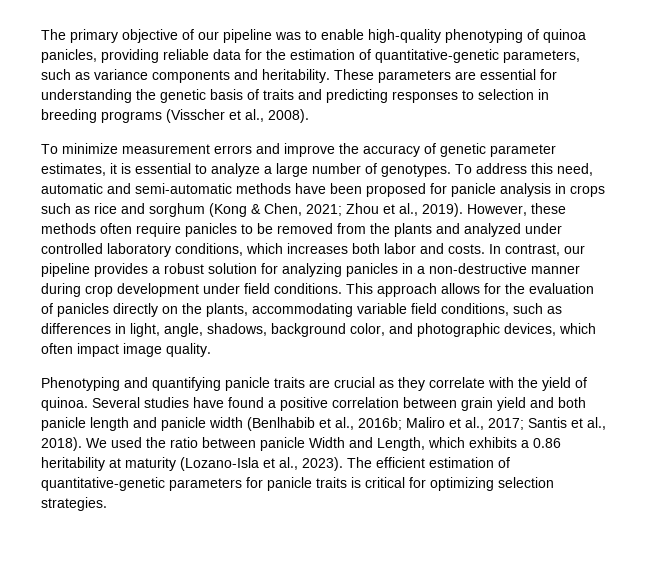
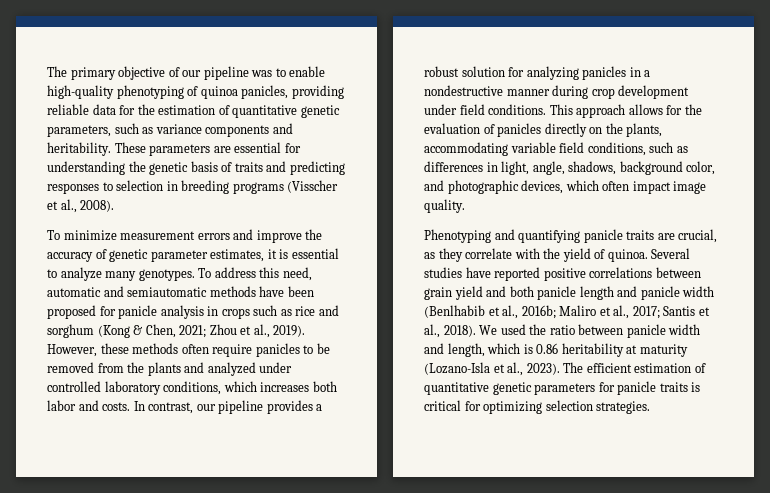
[375,49,499,63] quantitative-genetic -> [232,105,340,118] quantitative genetic
[264,163,377,177] a large number of -> [105,271,137,281] many
[135,183,232,194] semi-automatic -> [127,287,208,297] semiautomatic
[429,263,527,274] non-destructive -> [424,85,503,96] nondestructive
[334,377,375,388] crucial -> [678,229,718,243] crucial,
[228,397,399,411] found a positive correlation -> [494,267,653,281] reported positive correlations
[309,437,529,451] Width and Length, which exhibits a -> [668,324,701,335] [424,343,533,357] width and length, which is
[41,477,165,491] quantitative-genetic -> [424,382,532,395] quantitative genetic

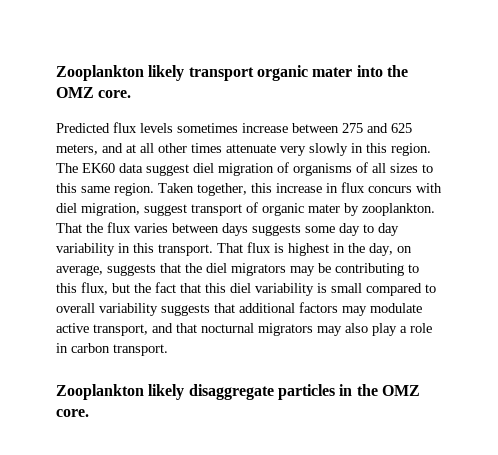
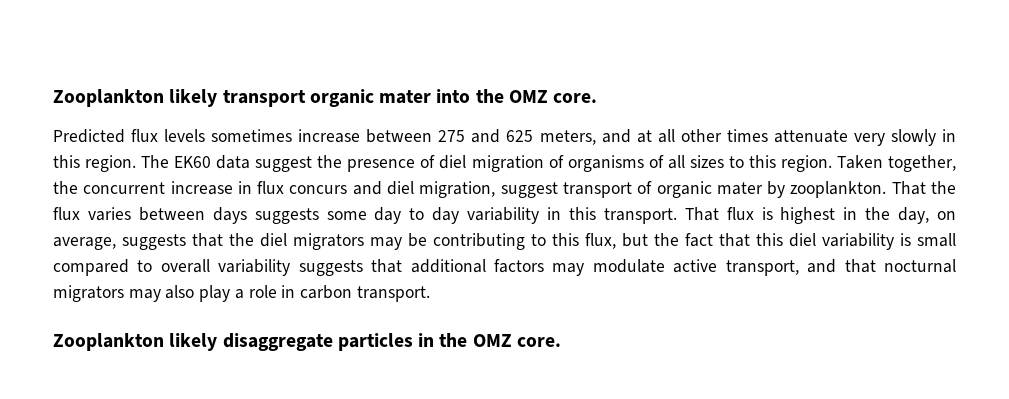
(189, 170) none -> [317,155,436,172] the presence of
[81,186,110,193] same -> (776, 161) none
[251,183,272,193] this -> [53,181,166,194] the concurrent
[416,183,442,193] with -> [352,181,382,195] and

········

## ACTIVITY
In the records shown above, how many lines include the word "quantitative"? Answer with the number only.

## OUTPUT OF THE TASK
2